John Sonder died in 1990, and his wife Sylvia died in 1992, prompting the transfer of the station to their two children.

===RAK Communications/Compass Broadcasting===
The Sonder children sold KXEX in 1994 to RAK Communications, owners of KRGO (1220 AM) in the Fresno market, for $212,000. The two stations had complementary Spanish-language formats, with KRGO playing regional Mexican music and KXEX having a more adult contemporary sound.

===Expanded Band assignment===
On March 17, 1997, the FCC announced that eighty-eight stations had been given permission to move to newly available "Expanded Band" transmitting frequencies, ranging from 1610 to 1700 kHz, with KXEX authorized to move from 1550 to 1680 kHz.

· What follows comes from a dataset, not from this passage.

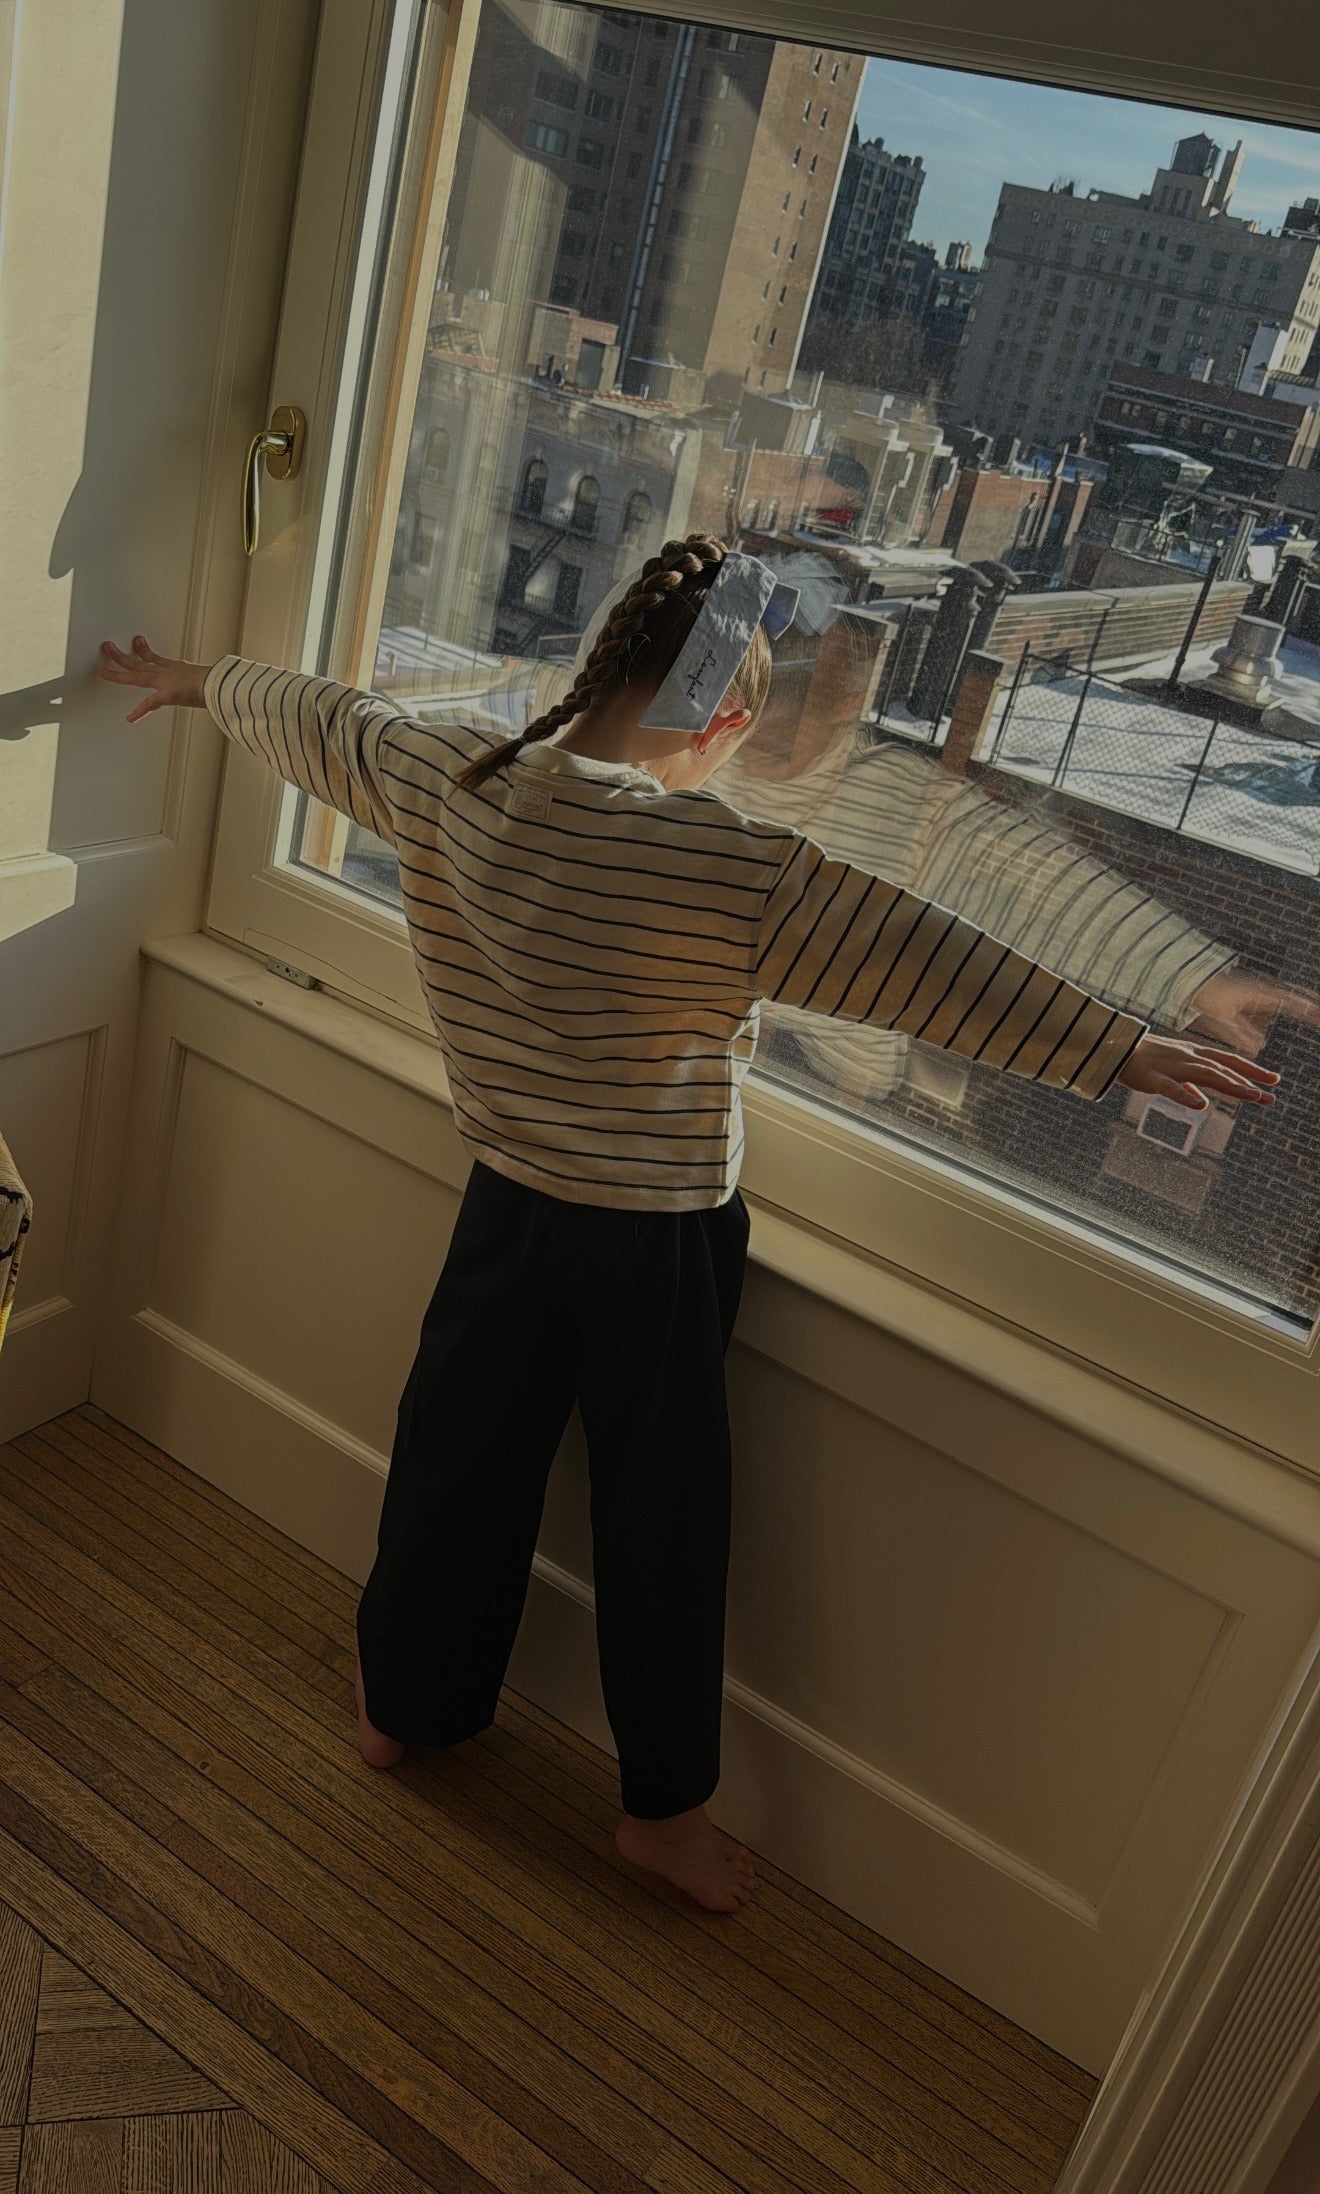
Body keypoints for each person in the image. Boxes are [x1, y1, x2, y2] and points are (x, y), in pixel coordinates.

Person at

A construction permit for the expanded band station was assigned the call letters KAVT (now KGED) on January 9, 1998. The FCC's initial policy was that both the original station and its expanded band counterpart could operate simultaneously for up to five years, after which owners would have to turn in one of the two licenses, depending on whether they preferred the new assignment or elected to remain on the original frequency. However, this deadline has been extended multiple times, and both stations have remained authorized. One restriction is that the FCC has generally required paired original and expanded band stations to remain under common ownership.

===Later history===
An era for the station ended in April 2001 when KXEX switched to its first English-language format in nearly four decades of broadcasting, picking up a lineup of primarily syndicated talk shows including those Don Imus, G. Gordon Liddy and Tom Leykis, as well as sports overflow programming. Four years later, New Valley Communications leased the station and flipped it to sports using programming from Sporting News Radio; in 2007, New Valley purchased KSLK (96.1 FM) in Visalia and simulcast its programming there as well. However, the sports format and New Valley lease ended in January 2009 when the station was leased out to a new group running Spanish-language Catholic programming, as "La Misionera", before New Valley was ready to move KSLK's transmitter to improve its signal in Fresno.

===TalkRadio 1550===
On May 1, 2020, KXEX changed its format from Spanish religious to conservative talk, branded as "TalkRadio 1550"; the talk programming moved from co-owned KGED (1680 AM), while Bendita Eucaristia Radio, which had been airing on the station, moved to the stronger KGED. The talk station had emerged on KGED in 2018 when it was leased out to Guillermo Moreno, who hosts an afternoon program; most of the remainder of the station's programming comes from the Salem Radio Network. Days after moving the talk programming to KXEX, Compass sold both stations to Bendita Eucaristia Radio for $725,000.